Мелания отпила еще немного и опять про себя засмеялась.
«Юбочник и кобель…»
Наголо бритая голова, тросточка и полсотни лет, если не больше (ну старик, ну песок сыплется!), — все это складывалось в какую-то непристойную картину, и Джемма подумала, что усмешка у Войцеховского не надменная, а скорее сальная, похотливая и такие дядечки, как он, любят поглазеть на ножки молодых девчат. Аэлита, видно, дала ему от ворот поворот, потому он и разъярился! Ну, если так, и ее наверняка ждет та же участь…
— У него есть незаконный сын. Петером звать, — уже хмелея, с удовольствием выкладывала Мелания, листая жизнь Войцеховского, как любитель искусства — альбом репродукций. — Во время войны, говорят, у него была краля в Германии, баронесса какая-то, что ли. А жена его Марта через него утопилась в ванне.
— В ванне? Какой ужас! — выдохнула Джемма.

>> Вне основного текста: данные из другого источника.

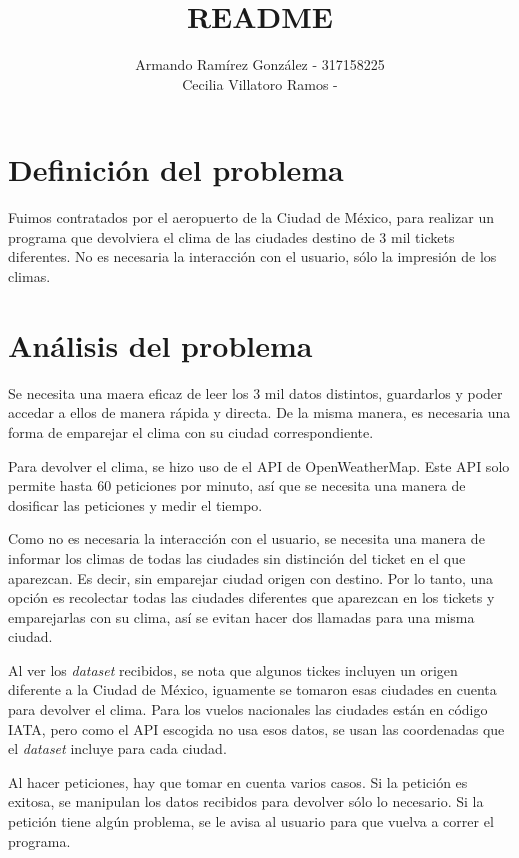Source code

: \documentclass[]{article}
\title{README}
\author{Armando Ramírez González - 317158225 \\ Cecilia Villatoro Ramos - }
\begin{document}
\maketitle

\section{Definición del problema}

Fuimos contratados por el aeropuerto de la Ciudad de México, para realizar un programa que devolviera el clima de las ciudades destino de 3 mil tickets diferentes. No es necesaria la interacción con el usuario, sólo la impresión de los climas.

\section{Análisis del problema}

Se necesita una maera eficaz de leer los 3 mil datos distintos, guardarlos y 
poder accedar a ellos de manera rápida y directa. De la misma manera, es 
necesaria una forma de emparejar el clima con su ciudad correspondiente.

Para devolver el clima, se hizo uso de el API de OpenWeatherMap. Este API
solo permite hasta 60 peticiones por minuto, así que se necesita una 
manera de dosificar las peticiones y medir el tiempo.

Como no es necesaria la interacción con el usuario, se necesita 
una manera de informar los climas de todas las ciudades sin distinción del 
ticket en el que aparezcan. Es decir, sin emparejar ciudad origen con 
destino. Por lo tanto, una opción es recolectar todas las ciudades 
diferentes que aparezcan en los tickets y emparejarlas con su clima, así 
se evitan hacer dos llamadas para una misma ciudad.

Al ver los \emph{dataset} recibidos, se nota que algunos tickes incluyen 
un origen diferente a la Ciudad de México, iguamente se tomaron esas 
ciudades en cuenta para devolver el clima. Para los vuelos nacionales las 
ciudades están en código IATA, pero como el API escogida no usa esos 
datos, se usan las coordenadas que el \emph{dataset} incluye para cada 
ciudad. 

Al hacer peticiones, hay que tomar en cuenta varios casos. Si la petición 
es exitosa, se manipulan los datos recibidos para devolver sólo lo 
necesario. Si la petición tiene algún problema, se le avisa al usuario para 
que vuelva a correr el programa. 
\end{document}
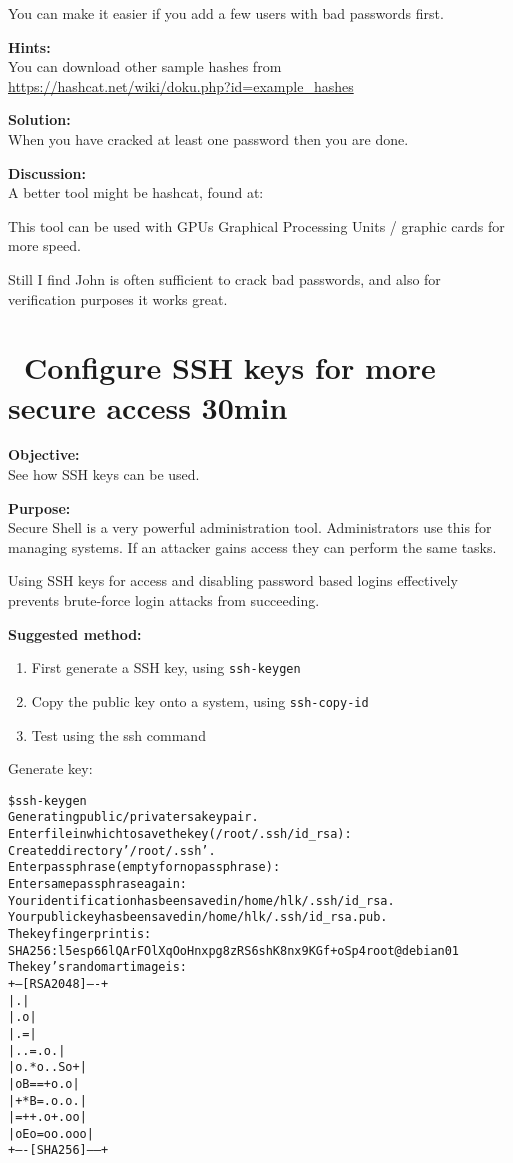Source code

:\documentclass[a4paper,11pt,notitlepage]{report}
\begin{document}
You can make it easier if you add a few users with bad passwords first.

{\bf Hints:}\\
You can download other sample hashes from\\
 \url{https://hashcat.net/wiki/doku.php?id=example_hashes}



{\bf Solution:}\\
When you have cracked at least one password then you are done.

{\bf Discussion:}\\
A better tool might be hashcat, found at:\\

This tool can be used with GPUs Graphical Processing Units / graphic cards for more speed.

Still I find John is often sufficient to crack bad passwords, and also for verification purposes it works great.


\chapter{\faInfoCircle\ Configure SSH keys for more secure access 30min}
\label{ex:config-ssh-keys}


{\bf Objective:}\\
See how SSH keys can be used.

{\bf Purpose:}\\
Secure Shell is a very powerful administration tool. Administrators use this for managing systems. If an attacker gains access they can perform the same tasks.

Using SSH keys for access and disabling password based logins effectively prevents brute-force login attacks from succeeding.

{\bf Suggested method:}\\

\begin{enumerate}
\item First generate a SSH key, using \verb+ssh-keygen+
\item Copy the public key onto a system, using \verb+ssh-copy-id+
\item Test using the ssh command
\end{enumerate}

Generate key:
\begin{alltt}\footnotesize
\$ ssh-keygen
Generating public/private rsa key pair.
Enter file in which to save the key (/root/.ssh/id_rsa):
Created directory '/root/.ssh'.
Enter passphrase (empty for no passphrase):
Enter same passphrase again:
Your identification has been saved in /home/hlk/.ssh/id_rsa.
Your public key has been saved in /home/hlk/.ssh/id_rsa.pub.
The key fingerprint is:
SHA256:l5esp66lQArFOlXqOoHnxpg8zRS6shK8nx9KGf+oSp4 root@debian01
The key's randomart image is:
+---[RSA 2048]----+
|      .          |
|   . o           |
|   .=            |
| ..=.      o .   |
|o.*o. . S o +    |
|oB==+o   . o     |
|+*B=.o.   o .    |
|=++.o +. o o     |
|oEo=oo .ooo      |
+----[SHA256]-----+
\end{alltt}
\end{document}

— Да… На магнитофоне даже — и там у него записаны женские шаги.
— Правда?
— Ага. Как-то раз не закрыл он дверь. В сенях слышу вдруг: ходят! Тук-тук-тук-тук… Шаги, И на высоких каблуках. Зашла. Магнитофон крутится. А он сидит рядом слушает — и такой грустный… Увидал меня, быстро встал и ощетинился весь, как будто я тишком… нарочно… Нерон, собака-то, и то ему дороже, чем я… А я все равно его люблю — старого, хромого козла со всеми его причудами и выкрутасами. — Мелания обвела нежным, размякшим взглядом серые стены кухоньки. — У меня нет другого дома, только этот — ветучасток. Войцеховский мне все равно как родной брат. Даже писем никто мне не шлет. Разве что когда на праздник пустит открытку Аэлита. Поздравит, вспомнит, как мы вместе вечеряли, как пили бальзам, раскладывали пасьянс и вдвоем играли в шестьдесят шесть, как читали стихи…
— Вы и стихи читали?
— Удивляется! У меня их целая тетрадь.
— Свои или списанные?
— Всякие.
Джемма впервые видела живого человека, который писал стихи, и этим человеком была усатая Мелания с Мургальского ветеринарного участка!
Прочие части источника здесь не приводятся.